### Task statement
Using the records below, find every line that includes "problems" and copy it.

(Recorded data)

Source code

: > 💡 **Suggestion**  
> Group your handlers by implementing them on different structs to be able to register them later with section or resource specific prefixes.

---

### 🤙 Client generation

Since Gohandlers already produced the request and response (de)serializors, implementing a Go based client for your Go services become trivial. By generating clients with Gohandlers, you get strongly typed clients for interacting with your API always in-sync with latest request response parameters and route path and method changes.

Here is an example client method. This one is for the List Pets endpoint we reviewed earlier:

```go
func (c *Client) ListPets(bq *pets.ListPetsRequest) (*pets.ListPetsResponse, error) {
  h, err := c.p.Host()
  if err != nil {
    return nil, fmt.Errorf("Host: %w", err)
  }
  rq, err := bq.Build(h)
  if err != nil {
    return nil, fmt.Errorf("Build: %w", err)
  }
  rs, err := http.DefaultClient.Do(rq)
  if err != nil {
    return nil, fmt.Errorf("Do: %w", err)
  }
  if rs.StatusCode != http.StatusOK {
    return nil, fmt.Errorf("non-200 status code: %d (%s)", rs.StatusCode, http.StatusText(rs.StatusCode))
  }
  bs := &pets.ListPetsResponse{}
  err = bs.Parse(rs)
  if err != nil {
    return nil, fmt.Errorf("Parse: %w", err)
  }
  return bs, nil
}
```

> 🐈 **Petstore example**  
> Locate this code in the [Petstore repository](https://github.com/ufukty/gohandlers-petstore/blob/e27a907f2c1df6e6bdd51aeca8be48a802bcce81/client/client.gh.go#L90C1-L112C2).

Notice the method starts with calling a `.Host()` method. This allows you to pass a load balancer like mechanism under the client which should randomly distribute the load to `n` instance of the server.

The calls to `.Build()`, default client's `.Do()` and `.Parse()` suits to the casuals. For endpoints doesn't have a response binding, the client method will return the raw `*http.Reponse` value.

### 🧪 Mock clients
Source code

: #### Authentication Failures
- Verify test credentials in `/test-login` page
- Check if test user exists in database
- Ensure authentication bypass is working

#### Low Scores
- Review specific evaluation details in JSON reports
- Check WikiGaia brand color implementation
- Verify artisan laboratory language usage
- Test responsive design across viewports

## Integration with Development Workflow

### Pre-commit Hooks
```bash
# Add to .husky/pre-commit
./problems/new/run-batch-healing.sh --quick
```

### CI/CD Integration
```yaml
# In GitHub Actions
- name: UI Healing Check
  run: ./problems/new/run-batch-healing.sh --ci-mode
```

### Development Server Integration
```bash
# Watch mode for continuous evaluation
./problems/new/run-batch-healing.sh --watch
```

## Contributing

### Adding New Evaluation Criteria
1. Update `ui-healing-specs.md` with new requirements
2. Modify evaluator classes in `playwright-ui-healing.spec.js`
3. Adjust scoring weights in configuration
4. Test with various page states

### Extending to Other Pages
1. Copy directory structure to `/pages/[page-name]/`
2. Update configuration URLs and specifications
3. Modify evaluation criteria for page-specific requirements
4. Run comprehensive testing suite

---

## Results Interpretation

### Your solution
./problems/new/run-batch-healing.sh --quick
  run: ./problems/new/run-batch-healing.sh --ci-mode
./problems/new/run-batch-healing.sh --watch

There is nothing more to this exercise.